Mostly, they lived their lives and gave me the chance to figure out mine — something I frequently panicked I didn’t know how to do and which they demonstrated a patience about that I learned from. They let me heal, which was often not a graceful process nor very attractive to witness. There was a lot of going on crying walks where I yelled at no one present, coming back splotchy and anxious and angry and scared. Especially at first. Eventually, I got a job as a bartender (weird choice for a newly sober person, I know). Sylvia and Eric let me use their car until I’d saved up enough money to buy my own, which they went with me to do, with Eric test driving the car with me and coaching my price negotiations like a classic dad. I went into the public library in town and asked about volunteering, and they were hiring, and suddenly I went from no jobs to two jobs. Then somehow, the writing came back into my life—real assignments, not just the intentionally bad newsletter. It was great, but also a lot; and one exhausting week, I came home to find that Sylvia had folded the increasingly intimidating pile of laundry in my room to gift me a little bit of ease.

I met people in this town who welcomed me. It turned out to be a weird, magical place. I went into the library because I wanted to work with teens, to be a Trusted Adult who could maybe make that stressful, painful part of a kid’s life a little less fraught. And the teens? Fucking. Magical. Brilliant! Perfect. On Christmas Eve, one of my teens came in to help me with storytime. No one showed up for storytime, so she tried to teach me to play the ukelele and told me she’s going to build a tiny home in her backyard and she’d like me to live in it. I showed her a packet of Christmas cards I’ve carried around for probably eight years and always forget to actually send, and she said, “Next year, I’ll remind you.” Next year. I guess I live here now.

I guess I have a life now? There’s a book about sobriety that talks about a life beyond our wildest dreams: “A new freedom and a new happiness.” I still feel the same longing when I hear those words in meetings, but now I also feel… a new happiness.

It’s so goofy. It’s embarrassing! I ooze fucking gratitude. All the time, I am so grateful. I just can’t really believe I get to be someone who is happy and grateful to be alive.

These people and this small town in America saved me—or rather, they made it possible for me to save myself.

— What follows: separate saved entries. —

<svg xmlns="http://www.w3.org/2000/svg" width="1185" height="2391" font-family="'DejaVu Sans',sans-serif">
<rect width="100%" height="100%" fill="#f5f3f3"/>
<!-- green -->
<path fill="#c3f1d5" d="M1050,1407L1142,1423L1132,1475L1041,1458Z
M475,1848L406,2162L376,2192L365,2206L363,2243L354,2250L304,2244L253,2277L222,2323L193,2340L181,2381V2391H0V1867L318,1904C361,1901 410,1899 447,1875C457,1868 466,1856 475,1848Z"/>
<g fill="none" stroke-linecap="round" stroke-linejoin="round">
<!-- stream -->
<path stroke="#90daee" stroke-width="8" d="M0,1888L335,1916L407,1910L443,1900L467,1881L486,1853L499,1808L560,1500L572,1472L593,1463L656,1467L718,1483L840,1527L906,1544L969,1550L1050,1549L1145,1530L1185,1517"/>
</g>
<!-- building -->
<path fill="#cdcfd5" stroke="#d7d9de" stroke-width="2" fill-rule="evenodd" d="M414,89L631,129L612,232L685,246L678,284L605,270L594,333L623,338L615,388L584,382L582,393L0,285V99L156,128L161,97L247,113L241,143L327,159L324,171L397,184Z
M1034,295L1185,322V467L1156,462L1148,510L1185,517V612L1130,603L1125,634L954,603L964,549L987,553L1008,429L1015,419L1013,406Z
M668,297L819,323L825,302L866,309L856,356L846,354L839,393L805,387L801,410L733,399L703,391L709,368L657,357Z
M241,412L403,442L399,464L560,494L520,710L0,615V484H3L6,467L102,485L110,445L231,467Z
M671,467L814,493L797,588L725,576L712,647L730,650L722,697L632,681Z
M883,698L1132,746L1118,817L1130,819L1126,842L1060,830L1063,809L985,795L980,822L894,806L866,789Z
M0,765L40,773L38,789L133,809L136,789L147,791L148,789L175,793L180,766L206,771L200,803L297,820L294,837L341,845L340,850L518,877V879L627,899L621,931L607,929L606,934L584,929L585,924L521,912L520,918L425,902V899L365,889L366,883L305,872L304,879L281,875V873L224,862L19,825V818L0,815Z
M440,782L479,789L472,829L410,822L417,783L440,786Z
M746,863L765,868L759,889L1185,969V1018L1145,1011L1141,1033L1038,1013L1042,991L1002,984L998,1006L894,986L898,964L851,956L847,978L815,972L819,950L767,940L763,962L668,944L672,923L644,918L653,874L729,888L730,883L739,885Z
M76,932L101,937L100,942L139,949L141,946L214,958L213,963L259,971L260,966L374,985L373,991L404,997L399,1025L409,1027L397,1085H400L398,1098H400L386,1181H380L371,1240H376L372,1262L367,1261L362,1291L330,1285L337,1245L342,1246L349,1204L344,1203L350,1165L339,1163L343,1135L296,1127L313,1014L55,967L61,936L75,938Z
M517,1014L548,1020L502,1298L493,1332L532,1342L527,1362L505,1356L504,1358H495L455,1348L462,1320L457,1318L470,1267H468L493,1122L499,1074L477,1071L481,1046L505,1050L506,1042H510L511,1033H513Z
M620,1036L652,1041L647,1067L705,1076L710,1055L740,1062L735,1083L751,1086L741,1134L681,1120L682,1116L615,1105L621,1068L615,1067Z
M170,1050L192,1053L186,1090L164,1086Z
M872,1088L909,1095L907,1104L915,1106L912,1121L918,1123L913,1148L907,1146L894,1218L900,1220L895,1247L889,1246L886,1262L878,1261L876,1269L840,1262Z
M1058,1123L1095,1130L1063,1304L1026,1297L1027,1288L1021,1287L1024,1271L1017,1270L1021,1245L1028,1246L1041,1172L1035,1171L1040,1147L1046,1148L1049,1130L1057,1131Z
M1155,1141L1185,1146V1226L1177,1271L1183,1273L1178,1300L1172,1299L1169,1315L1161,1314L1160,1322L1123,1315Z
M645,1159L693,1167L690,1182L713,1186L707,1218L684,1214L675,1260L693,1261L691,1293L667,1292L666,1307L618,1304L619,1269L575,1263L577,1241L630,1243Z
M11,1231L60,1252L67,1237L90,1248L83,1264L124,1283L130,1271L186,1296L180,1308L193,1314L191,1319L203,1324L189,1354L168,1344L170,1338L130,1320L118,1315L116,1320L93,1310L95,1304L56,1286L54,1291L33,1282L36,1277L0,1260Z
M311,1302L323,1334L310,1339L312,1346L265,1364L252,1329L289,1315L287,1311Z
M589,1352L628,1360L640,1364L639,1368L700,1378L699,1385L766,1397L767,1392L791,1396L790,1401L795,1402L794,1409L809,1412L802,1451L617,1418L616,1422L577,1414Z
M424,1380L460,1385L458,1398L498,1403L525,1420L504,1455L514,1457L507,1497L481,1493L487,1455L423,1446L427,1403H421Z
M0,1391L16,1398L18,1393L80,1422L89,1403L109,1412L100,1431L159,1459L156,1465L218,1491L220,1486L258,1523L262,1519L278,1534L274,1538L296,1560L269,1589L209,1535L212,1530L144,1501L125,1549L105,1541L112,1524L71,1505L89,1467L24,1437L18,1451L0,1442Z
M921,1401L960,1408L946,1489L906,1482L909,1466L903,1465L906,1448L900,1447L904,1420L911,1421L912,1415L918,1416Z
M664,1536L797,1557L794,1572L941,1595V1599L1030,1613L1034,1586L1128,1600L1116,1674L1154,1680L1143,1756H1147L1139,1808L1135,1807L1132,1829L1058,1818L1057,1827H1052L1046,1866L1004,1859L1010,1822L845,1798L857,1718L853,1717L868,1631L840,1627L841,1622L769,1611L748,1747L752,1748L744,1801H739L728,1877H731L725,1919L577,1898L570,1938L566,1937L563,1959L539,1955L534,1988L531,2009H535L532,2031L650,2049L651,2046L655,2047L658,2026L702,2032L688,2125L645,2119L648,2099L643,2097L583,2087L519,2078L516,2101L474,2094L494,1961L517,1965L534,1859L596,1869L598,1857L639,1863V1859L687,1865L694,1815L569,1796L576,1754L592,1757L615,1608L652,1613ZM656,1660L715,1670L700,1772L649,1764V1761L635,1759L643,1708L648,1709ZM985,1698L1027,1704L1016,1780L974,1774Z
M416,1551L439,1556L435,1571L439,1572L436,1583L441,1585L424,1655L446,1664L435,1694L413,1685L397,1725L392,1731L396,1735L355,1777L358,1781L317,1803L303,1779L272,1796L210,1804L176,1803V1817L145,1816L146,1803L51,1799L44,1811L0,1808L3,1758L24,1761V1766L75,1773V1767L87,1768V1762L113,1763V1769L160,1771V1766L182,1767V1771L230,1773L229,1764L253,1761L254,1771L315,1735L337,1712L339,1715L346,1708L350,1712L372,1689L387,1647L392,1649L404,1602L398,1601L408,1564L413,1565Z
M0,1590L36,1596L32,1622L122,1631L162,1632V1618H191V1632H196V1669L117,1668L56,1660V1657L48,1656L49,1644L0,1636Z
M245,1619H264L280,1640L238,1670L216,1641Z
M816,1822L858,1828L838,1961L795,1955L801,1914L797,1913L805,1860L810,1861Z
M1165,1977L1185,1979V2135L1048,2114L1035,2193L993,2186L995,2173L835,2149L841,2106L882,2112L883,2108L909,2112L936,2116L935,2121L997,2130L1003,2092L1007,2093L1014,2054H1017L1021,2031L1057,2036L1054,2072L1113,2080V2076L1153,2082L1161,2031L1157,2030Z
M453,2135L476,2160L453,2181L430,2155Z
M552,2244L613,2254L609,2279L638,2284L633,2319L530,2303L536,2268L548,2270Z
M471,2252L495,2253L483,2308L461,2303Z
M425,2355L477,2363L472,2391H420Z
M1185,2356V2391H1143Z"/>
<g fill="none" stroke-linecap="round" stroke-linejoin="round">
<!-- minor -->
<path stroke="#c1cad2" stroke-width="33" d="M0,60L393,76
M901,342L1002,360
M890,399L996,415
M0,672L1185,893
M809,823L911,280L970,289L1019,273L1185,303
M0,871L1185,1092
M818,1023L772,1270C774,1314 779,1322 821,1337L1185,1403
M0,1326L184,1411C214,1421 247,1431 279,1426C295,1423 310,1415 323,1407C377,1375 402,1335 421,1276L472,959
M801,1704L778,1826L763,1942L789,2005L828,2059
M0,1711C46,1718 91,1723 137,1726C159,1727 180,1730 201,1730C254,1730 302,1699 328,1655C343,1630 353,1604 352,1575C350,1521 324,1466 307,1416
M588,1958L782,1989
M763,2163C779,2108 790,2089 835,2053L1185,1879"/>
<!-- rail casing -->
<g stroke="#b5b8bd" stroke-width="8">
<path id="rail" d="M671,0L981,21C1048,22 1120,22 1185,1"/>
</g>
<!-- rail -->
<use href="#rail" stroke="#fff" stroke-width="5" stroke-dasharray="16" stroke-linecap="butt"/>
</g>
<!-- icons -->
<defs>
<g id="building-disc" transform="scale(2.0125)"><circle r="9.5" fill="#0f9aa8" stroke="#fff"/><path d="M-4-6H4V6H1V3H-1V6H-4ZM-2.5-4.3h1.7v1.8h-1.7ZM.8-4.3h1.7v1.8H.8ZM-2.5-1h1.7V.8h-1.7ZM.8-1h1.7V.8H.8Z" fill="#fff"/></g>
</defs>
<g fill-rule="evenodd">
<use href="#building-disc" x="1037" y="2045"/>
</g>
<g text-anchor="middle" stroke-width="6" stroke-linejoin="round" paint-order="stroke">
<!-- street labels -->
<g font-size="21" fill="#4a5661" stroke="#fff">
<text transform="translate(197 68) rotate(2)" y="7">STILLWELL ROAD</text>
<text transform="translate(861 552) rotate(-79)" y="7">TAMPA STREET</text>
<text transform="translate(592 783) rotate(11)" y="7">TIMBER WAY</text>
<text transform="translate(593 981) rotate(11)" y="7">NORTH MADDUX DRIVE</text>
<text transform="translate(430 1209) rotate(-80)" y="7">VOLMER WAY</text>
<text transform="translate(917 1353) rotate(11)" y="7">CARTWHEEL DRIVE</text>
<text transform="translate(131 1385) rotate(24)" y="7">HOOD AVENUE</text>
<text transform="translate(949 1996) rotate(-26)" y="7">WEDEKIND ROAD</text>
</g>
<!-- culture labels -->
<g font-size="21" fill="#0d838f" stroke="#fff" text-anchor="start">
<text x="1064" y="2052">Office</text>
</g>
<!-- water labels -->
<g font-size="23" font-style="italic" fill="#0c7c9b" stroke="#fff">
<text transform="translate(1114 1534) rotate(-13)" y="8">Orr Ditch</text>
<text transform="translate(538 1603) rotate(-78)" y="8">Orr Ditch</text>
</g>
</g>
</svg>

Do I want to be phenomenal? Yes. Fundamentally. I always have and probably always will. I would love to be the hero who saves and also impresses everyone. The other night I was watching a James Bond movie and unthinkingly told the man I was watching it with, “I always wanted to be James Bond.” I would also like to be a very successful writer. I would like librarians to shelve books with my name on them the way I currently shelve books with others’ names. I would like to matter in a big, grand way.

But more immediately, I would like to be alive to the people around me. I would like to maintain the ability to get through a day feeling mostly solid, mostly of this earth, mostly whole. When I start to panic now—about being a failure, about craving success, about the passage of time, about a ravenous desire to be someone else, someone better and smarter and beautiful—I retreat by nestling not into isolation and a narcotic numbing, but gratitude and community. It’s corny! It’s also so achingly beautiful and nourishing, and it is saving my life minute by minute.